However, their presence indicates that the designers were concerned about inadequate stiffness in the girder's fully seated, symmetrically loaded position.
Indeed, such a stiffener is almost always meant to prevent buckling of the web, not the deformation of the flange. Since the bearing reaction on a girder is concentrated at its endpoints, those regions of the web are more susceptible to out-of-plane buckling. Further, for many load profiles, the shear within the web builds up at the girder bearings. Thus the same web stiffeners at the bearing ends prevent this internal shear from causing diagonal buckling in the web near the bearings.
AE911truth offers nothing but unsubstantiated speculation that the plates were also strong enough to prevent failure if the full load was shifted to only one side of the flange...
Or even intended to do so. The load-bearing element of a I-section beam or girder is the web, not the flange. The flange exists principally to keep the web in plane along its length. Most deformations of the web substantially reduce the load-bearing capacity of the member.
The AE911T scenario proposes that the bearing stiffener is meant to allow one side of the flange to accept the girder's reaction load after a lateral displacement by preventing the flange from deforming as the footprint of the web exits the bearing seat. They contend that by omitting the stiffener from some models, NIST's analysis allowed the girder-column connection to fail in a condition that, according to them, it would have otherwise survived for longer. They further contend that this omission was intended, in order to provide a straw-man collapse initiation theory.
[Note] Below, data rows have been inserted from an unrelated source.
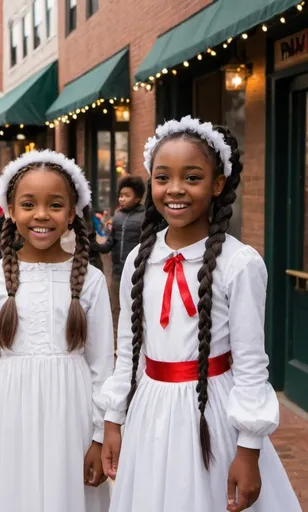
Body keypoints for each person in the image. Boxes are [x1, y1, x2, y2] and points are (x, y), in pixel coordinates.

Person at [101, 117, 301, 512]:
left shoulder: (239, 263)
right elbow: (127, 349)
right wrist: (112, 418)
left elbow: (250, 364)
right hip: (149, 413)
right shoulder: (141, 259)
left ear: (217, 184)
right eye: (163, 177)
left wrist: (249, 448)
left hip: (212, 416)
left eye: (191, 177)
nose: (175, 189)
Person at [0, 150, 114, 512]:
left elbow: (102, 367)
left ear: (71, 214)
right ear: (11, 210)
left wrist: (98, 435)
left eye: (55, 204)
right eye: (29, 204)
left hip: (72, 415)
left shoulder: (91, 281)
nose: (42, 215)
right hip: (8, 412)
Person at [97, 176, 145, 345]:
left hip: (139, 273)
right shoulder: (117, 217)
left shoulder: (145, 217)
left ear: (138, 198)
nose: (121, 199)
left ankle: (139, 343)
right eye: (120, 195)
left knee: (137, 308)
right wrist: (94, 246)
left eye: (127, 195)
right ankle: (117, 344)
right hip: (118, 273)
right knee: (116, 309)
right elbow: (110, 243)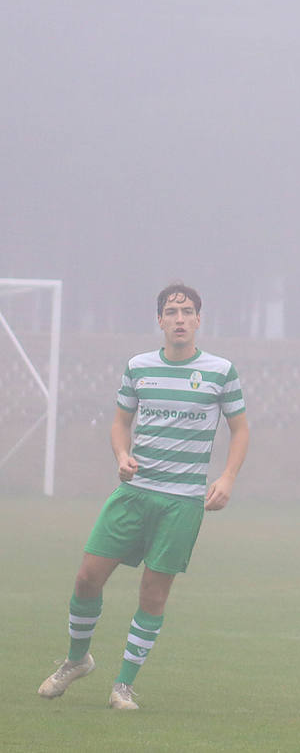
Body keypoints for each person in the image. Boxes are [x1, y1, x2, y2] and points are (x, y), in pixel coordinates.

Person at [38, 282, 249, 711]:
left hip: (182, 503)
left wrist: (226, 477)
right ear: (159, 319)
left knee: (152, 594)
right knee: (86, 577)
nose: (179, 319)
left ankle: (123, 686)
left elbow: (240, 429)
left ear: (199, 319)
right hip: (133, 495)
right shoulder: (138, 367)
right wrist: (122, 454)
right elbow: (120, 423)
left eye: (187, 311)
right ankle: (77, 660)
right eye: (171, 312)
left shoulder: (220, 371)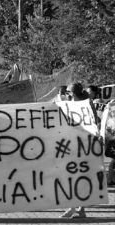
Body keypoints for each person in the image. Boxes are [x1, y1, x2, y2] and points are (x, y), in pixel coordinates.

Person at [61, 82, 89, 219]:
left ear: (71, 93)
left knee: (78, 178)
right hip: (72, 146)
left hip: (81, 147)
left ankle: (78, 209)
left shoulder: (84, 106)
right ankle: (75, 208)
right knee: (73, 178)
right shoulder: (82, 105)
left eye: (68, 92)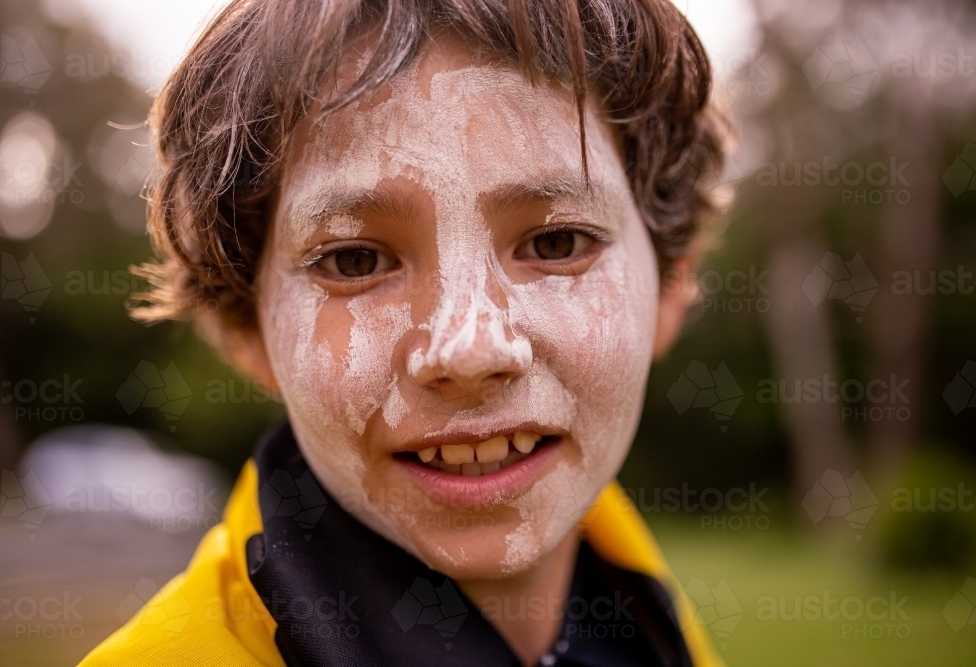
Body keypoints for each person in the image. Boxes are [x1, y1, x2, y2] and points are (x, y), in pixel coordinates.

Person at [80, 0, 728, 665]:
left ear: (670, 284)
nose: (470, 349)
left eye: (557, 241)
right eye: (354, 260)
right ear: (246, 323)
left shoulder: (647, 624)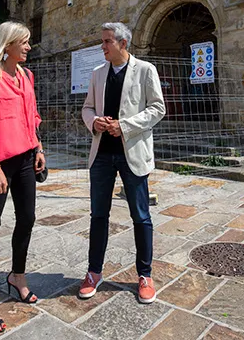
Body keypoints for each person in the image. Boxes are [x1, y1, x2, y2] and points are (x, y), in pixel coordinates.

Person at [79, 22, 166, 304]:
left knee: (140, 215)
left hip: (133, 154)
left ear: (123, 43)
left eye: (107, 41)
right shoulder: (97, 74)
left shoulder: (145, 70)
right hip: (102, 155)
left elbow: (158, 108)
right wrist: (95, 121)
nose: (102, 46)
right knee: (98, 215)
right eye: (102, 41)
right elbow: (87, 107)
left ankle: (145, 275)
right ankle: (94, 272)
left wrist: (124, 126)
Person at [0, 21, 46, 334]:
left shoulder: (26, 76)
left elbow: (31, 117)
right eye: (23, 42)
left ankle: (17, 276)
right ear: (8, 45)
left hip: (27, 158)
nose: (28, 47)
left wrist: (39, 148)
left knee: (27, 218)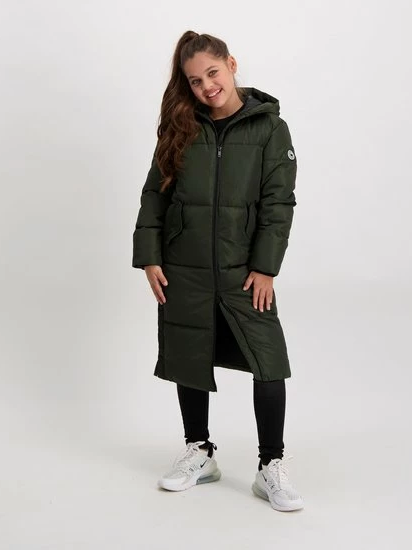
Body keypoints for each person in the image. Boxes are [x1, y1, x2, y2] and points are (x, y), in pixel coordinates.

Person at [131, 30, 303, 512]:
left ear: (231, 64)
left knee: (268, 361)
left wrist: (265, 267)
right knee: (188, 351)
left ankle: (270, 465)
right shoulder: (180, 127)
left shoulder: (270, 128)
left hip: (242, 271)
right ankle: (199, 452)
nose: (207, 86)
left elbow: (278, 203)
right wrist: (150, 255)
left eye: (213, 73)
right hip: (183, 266)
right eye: (195, 80)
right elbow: (155, 194)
But this fails for two principal reasons. First, by the time the girder displaces laterally such that the bearing reaction is borne entirely by one side of the girder flange -- and thus invoke the supposed reserve load-bearing intent of the bearing stiffener -- the girder's center of gravity will already have substantially passed the edge of the bearing seat and thus the combination of gravity load and reaction load will tend to rotate the girder. Hence this is not a credible design intent for the stiffener, and thus AE911T's belief in unaccounted reserve strength in the model is unfounded.
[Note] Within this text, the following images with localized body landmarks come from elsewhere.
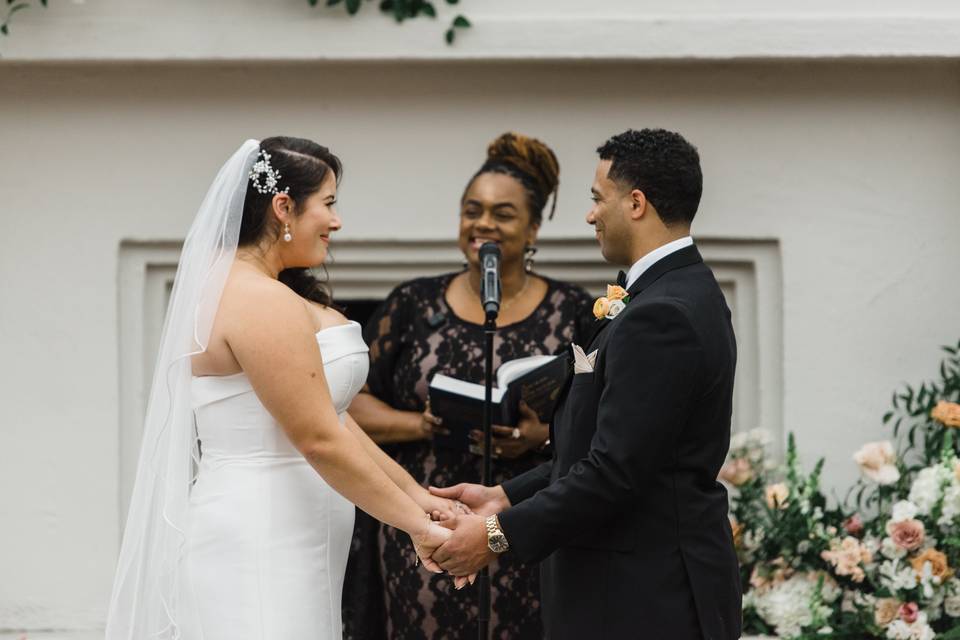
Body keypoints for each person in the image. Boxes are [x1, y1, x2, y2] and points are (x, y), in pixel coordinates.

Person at [105, 137, 458, 640]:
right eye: (329, 204)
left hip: (281, 531)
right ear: (283, 207)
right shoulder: (259, 301)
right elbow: (318, 438)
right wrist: (419, 529)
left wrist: (418, 498)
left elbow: (334, 418)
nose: (336, 222)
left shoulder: (240, 288)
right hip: (263, 535)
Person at [431, 128, 743, 640]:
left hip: (642, 599)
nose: (590, 213)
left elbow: (615, 473)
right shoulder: (671, 292)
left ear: (636, 203)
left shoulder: (663, 313)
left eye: (598, 198)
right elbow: (618, 451)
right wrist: (505, 496)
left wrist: (494, 536)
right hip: (627, 589)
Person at [346, 132, 595, 639]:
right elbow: (347, 408)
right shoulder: (413, 304)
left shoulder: (574, 312)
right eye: (471, 210)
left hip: (526, 529)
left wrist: (540, 436)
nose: (483, 223)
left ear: (533, 228)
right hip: (425, 529)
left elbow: (602, 427)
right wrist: (423, 424)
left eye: (502, 213)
Second (and I'm working from memory here), the bearing stiffener does not attach to both upper and lower flanges. Lack of attachments to the flanges is a hallmark of web-only stiffeners. It is true that attachment of the web stiffener to the lower flange allows the portion of the bearing reactions borne by the flange
across its total width to be transmitted to the web by the stiffeners. But it is
not true that such an arrangement works with an eccentric load such as would occur at only one side of the flange. It works only when both stiffeners have an equal (but practically opposing) axial load.
In the AE911T scenario, an eccentric load on one side only of a flange applies a load through the stiffener to the web in an out-of-plane fashion, borne only by the yield strength in the thickness of the web, increasing (not decreasing) the tendency to buckle the web --
especially when the stiffener does not rise the full height of the web. Instead in the expected case, with a roughly equal portion of the total bearing load on both flange sides, the loads thus transferred from flange to the bearing stiffeners act out-of-plane but in practical symmetrical opposition through the effective section of the stiffeners
on both sides, and are borne easily by compression through the thickness of the web at the site of the stiffener attachment. The web itself does not (and cannot) bear those transmitted loads asymmetrically.
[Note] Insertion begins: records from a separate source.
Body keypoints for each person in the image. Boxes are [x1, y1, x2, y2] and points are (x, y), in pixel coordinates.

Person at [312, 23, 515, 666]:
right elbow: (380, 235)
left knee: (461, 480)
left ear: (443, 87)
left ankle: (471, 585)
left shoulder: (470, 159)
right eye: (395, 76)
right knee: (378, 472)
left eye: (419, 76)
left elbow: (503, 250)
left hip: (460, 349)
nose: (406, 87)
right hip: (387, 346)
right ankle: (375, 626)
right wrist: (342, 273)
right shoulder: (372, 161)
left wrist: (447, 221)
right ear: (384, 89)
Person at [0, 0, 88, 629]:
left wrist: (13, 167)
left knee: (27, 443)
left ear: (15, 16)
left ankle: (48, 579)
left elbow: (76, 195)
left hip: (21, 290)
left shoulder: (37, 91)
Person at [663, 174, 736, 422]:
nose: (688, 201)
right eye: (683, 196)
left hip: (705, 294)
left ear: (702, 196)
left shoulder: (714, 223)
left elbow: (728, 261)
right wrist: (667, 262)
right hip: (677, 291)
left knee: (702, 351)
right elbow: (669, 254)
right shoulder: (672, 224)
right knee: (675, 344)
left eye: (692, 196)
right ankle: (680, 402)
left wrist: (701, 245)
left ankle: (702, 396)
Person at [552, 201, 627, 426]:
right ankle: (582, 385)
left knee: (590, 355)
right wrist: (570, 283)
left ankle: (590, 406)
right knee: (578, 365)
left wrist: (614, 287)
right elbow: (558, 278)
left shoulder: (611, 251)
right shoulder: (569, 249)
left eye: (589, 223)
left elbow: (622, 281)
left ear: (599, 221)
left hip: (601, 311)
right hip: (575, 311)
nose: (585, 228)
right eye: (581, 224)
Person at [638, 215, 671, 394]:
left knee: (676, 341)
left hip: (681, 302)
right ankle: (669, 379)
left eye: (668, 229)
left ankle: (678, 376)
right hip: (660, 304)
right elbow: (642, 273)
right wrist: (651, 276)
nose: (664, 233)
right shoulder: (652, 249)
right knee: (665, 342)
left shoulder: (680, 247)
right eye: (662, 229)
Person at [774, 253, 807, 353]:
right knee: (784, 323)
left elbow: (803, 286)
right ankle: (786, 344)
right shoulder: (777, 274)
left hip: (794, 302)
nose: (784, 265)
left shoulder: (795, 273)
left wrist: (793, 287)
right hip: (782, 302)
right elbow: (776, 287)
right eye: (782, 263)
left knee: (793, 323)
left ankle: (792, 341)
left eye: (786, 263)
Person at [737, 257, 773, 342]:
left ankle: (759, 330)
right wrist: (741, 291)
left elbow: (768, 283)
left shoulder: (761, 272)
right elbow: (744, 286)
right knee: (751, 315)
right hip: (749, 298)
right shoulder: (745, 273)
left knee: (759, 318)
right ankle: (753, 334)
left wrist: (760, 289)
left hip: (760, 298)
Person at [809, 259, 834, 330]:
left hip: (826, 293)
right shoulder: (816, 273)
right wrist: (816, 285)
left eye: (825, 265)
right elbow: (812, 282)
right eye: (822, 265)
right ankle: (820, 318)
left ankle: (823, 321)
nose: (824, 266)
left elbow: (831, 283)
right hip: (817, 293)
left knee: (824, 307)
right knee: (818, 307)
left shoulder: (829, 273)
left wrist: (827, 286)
The accusation that NIST's failure to include the web stiffener in their computer model means the girder-column connection in the model was less robust than a real life walk-off hypothesis is simply not supported by design practice or careful analysis. It is based on its proponents' speculation of design intent that is not supported by design practice or analysis.
As I've said for many months now, the accusation is meant simply to fool laymen into thinking the accusers have some point that the relevant industries and sciences are expected to address. It appeals to the lay public because it can be expressed simply as discrepancies between one visual representation and another, the congruence of which can be judged without expertise. The implications, however, of that incongruence rely upon expert interpretation to determine how relevant they are to the fidelity of a computer model and how important they are in the further understanding of a forensic structural analysis.
AE911T is all to eager to provide a semblance of that expert interpretation, but one that only seems valid upon cursory reading and does not stand up to evaluation by the industry and relevant sciences. I believe the proponents of that interpretation understand the likely fate their theories would have in the hands of competent structural engineers, which is why they stick exclusively to grass-roots efforts and do not present their findings to the industry and relevant sciences through the customary channels and methods.